1. Come up with a goal.

Periodization training is all about inching closer toward your goal(s) with intentional stepping stones, says Gam. Your move: Figure out what the heck you want to accomplish — and get specific. Ask yourself the following questions to get started:

  • Are there any fitness events (Spartan Races, CrossFit Comps, run races, etc.) that I want to compete in this year? How about next year?
  • Are there specific skills I want to learn?
  • What would "gym success" or fitness accomplishment look like to me?

2. Commit to a workout schedule.

"For periodization to be effective, you have to be training consistently," says Gam. Think, at least three times a week.

To set yourself up for success, carve out time in your daily schedule for movement. Then, treat your gym time as if it were as non-negotiable as a meeting with your boss. Heck, put 'Meeting with my muscles' right into your Google calendar.

"If you're struggling to show up for your workouts, don't get too hung up on creating the perfect periodized program," advises Gam. "Instead focus on getting in some simple exercise habits…because there are still benefits to just showing up."

3. Build your periodization program.

Next, you'll use periodization to create a plan, but TBH this step is difficult to break down without having a paper calendar on tap. However, hypotheticals may make this whole thing easier to grasp.

Say that after watching the Boston Marathon, you decided that you want to participate. First, you'd need to set a (realistic) timeline of when you'd like to accomplish that goal — i.e. next year's race or the following. "You need to know where you want to go before you can draw the map, so you need to have a long-term goal in mind and a timeline for when you want to get there," says Gam. "That's your macrocycle."

Next, you (and your coach!) sit down and plan out smaller blocks (mesocycles), each of which focuses on a specific short-term goal that would help contribute to your long-term goal, explains Gam.

Finally, you'll break your mesocycles up into microcycles. If long-distance running paces are one of your weaknesses, you might design a series of microcycles around that concern.
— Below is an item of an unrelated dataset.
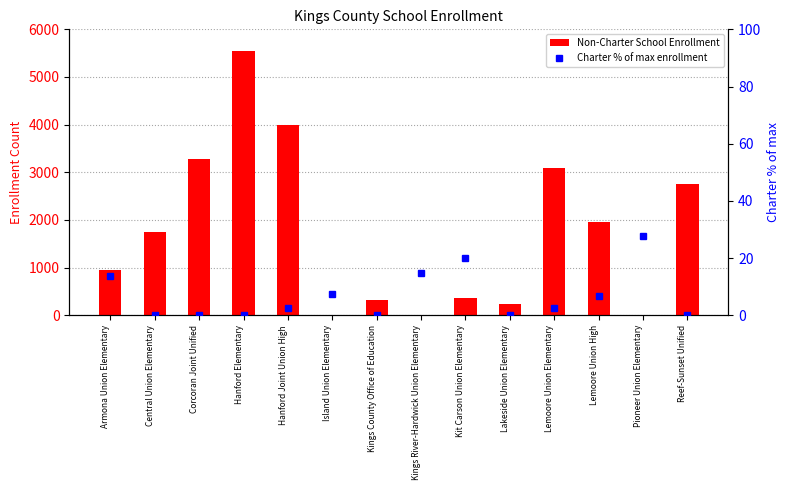

What is the spread (max minus min) of values at Corcoran Joint Unified?

3275.0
One week you might work exclusively on understanding your base pace, for example, while the next you might work on your running form as it tends to wane with distance. Meanwhile, if there's a hill on the course, you might design a hill training mesocycle, made up of microcycles each with a different focus (power, strength, gait).

Yes, a strategic periodization training plan can get very complicated and intricate. That's exactly why exercise experts recommend hiring a trainer or exercise physiologist to help you. At the very least, McCall recommends that you hire a trainer for one to two months. If you don't have the funds to work with an expert for more sessions than that, "tell the trainer that you are hoping to learn how to write your own programming (if you are)," he suggests.
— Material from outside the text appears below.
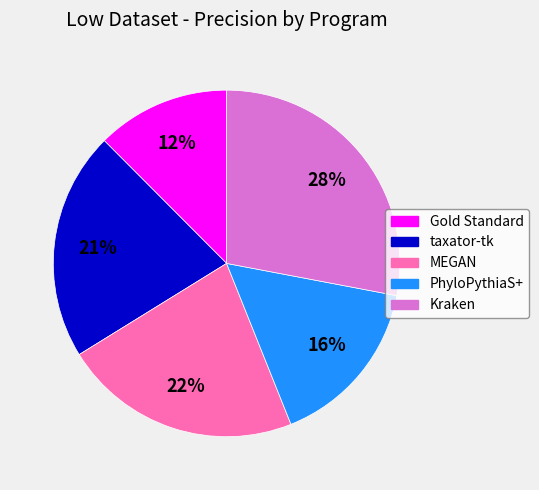

Is there any slice that represents more than half of the pie?

No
4. Don't ignore the built-in rest.

Periodization training programs have built-in lower-intensity days and lower-intensity weeks (known as taper weeks). Don't glaze over these parts of the programming.
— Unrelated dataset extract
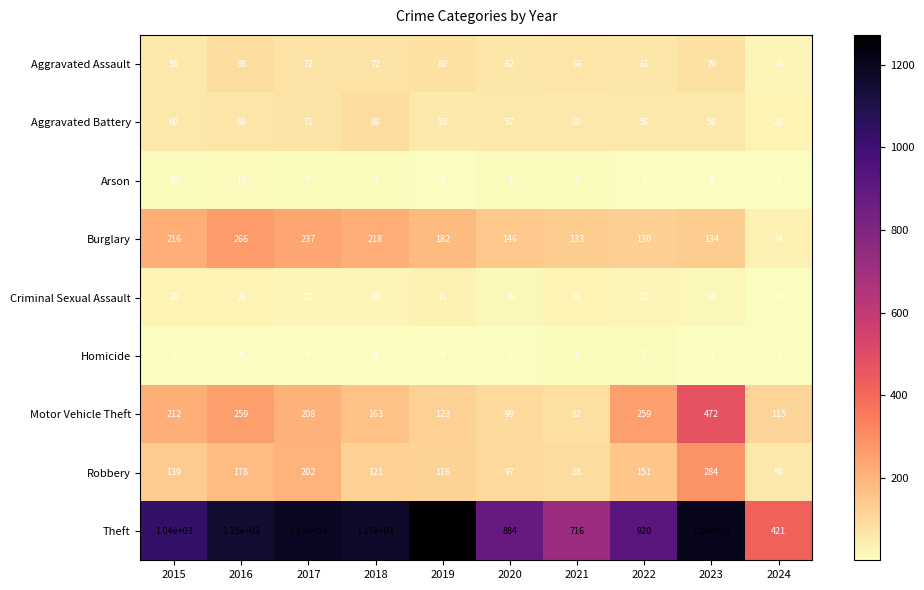

At which label does Arson first exceed 7?

2015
"Rest is not just a meaningless four-letter word," says McCall. "It is an essential part of the process of getting stronger and faster." Without rest, your muscles, joints, and other supportive structures will not have time to rebuild, he says. Instead, they'll just continuously keep breaking down. The result? Your progress plateaus. In extreme cases, you might actually inch further and further from your goals as you're plagued by injury, overtraining syndrome, and immune system wreckage.

How much rest is built into your program will vary based on the amount of time you're able to commit to training. But typically, you'll have two rest or recovery days per week and a rest (taper) week once every few months, according to McCall. And when they pop up? Adhere to them. (Related: How to Taper for Any Race — and Why You Should)

"You can still move on those days, but that movement should be a walk or hike, not a HIIT workout," says McCall.

Ultimately, periodization is a workout structure than can benefit nearly any fitness enthusiast with a goal. If you think you're a good candidate, hire a fitness professional you trust, and you'll be on your way to safe, effective #gains in no time.